Whoever wins in the primary has to be able to win in a general election, where the growing Latino electorate have more impact.
To that end, Princeton University political scientist Ali Valenzuela said Rubio is in a better position than Cruz to take a moderate stance on immigration - as well as other issues - that might appeal to Latino voters in the general election.
Rubio talked about immigration in a way that sounded “sincere” and “heartfelt” like he knew what he was talking about,” Valenzuela said.
“Immigration is not an issue that I read about in the newspaper or watch a documentary on PBS or CNN,” Rubio said in the debate. “My family are immigrants. My wife’s family are immigrants. All of my neighbors are immigrants. I see every aspect of this problem. The good the bad and the ugly,” he said.
Valenzuela said it is good for Republican primary voters to hear the story Rubio tells about his background and his associations with immigrants; it shows the country can have immigrants and immigration that doesn’t only support the Democratic Party.

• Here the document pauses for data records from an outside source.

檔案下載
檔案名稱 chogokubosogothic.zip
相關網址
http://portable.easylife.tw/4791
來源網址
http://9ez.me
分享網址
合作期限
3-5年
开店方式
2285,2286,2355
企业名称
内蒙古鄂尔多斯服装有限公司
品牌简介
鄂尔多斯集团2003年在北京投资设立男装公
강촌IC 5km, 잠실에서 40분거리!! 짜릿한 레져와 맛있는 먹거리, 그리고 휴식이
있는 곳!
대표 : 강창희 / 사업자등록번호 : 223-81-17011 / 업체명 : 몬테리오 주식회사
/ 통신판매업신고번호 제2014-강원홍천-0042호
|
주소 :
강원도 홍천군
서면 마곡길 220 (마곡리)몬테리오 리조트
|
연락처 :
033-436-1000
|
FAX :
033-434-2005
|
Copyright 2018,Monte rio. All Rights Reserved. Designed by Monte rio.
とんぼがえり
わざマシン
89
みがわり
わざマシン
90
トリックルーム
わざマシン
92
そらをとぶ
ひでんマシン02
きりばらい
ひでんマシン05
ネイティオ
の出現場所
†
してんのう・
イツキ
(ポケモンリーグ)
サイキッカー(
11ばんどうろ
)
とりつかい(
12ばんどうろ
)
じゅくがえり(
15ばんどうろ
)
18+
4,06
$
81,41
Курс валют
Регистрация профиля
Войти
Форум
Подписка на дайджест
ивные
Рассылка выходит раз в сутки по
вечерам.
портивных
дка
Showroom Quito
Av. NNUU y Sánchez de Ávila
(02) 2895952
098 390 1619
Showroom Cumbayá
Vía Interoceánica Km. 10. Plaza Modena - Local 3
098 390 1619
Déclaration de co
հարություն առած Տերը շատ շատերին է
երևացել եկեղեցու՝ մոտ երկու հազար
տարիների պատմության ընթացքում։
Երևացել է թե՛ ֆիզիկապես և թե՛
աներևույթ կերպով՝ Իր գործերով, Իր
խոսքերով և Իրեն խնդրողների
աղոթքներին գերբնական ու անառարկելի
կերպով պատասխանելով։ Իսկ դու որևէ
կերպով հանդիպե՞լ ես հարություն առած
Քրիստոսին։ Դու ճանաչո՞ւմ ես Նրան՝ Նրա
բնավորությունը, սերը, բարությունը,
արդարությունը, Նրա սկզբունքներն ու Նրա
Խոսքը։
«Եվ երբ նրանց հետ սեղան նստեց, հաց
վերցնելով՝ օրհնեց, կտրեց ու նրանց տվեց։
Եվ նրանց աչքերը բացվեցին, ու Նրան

Aguilar added that Rubio showed he wants to work to fix the dysfunctional immigration system, bring immigrants out of the shadows and create a path for legalization. Unlike Hillary Clinton who has backed a path to citizenship, Rubio could get bipartisan support for his proposal, Aguilar said.
Meanwhile, Cruz uses “very negative terminology and language. He continues to use the term illegals,” Valenzuela said. “And there’s evidence the Latino community doesn’t respond well to that kind of rhetoric.”
Valenzuela said Cruz’s view that he does not intend to support legalization “is a death knell for support among Hispanics, whether Republican or Democrat.”
"Cruz is planning to win Iowa and it's a very short-sighted strategy," Aguilar said. "It may help him in Iowa and get him support of those in the base who are restrictionists and who don't support immigration reform, but a majority of likely Republican voters support some form of legalization."
Danny Vargas, a Republican who lost a bid this year to be the first Latino to represent his Virginia district in the state assembly, said there is some excitement to seeing the two Latinos have a central place in the GOP contest and in the debate.
“I disagree with most of the positions Ted Cruz talks about but frankly, he’s brilliant. Rubio has a similar story to mine as one can get and was one of the best orators on stage,” Vargas said.
“It’s great to have two Latinos who are more than qualified who are leading,” Vargas said. “Does it mean I’d vote for them because they are Latino? It would have to come down to who represents my values and positions.”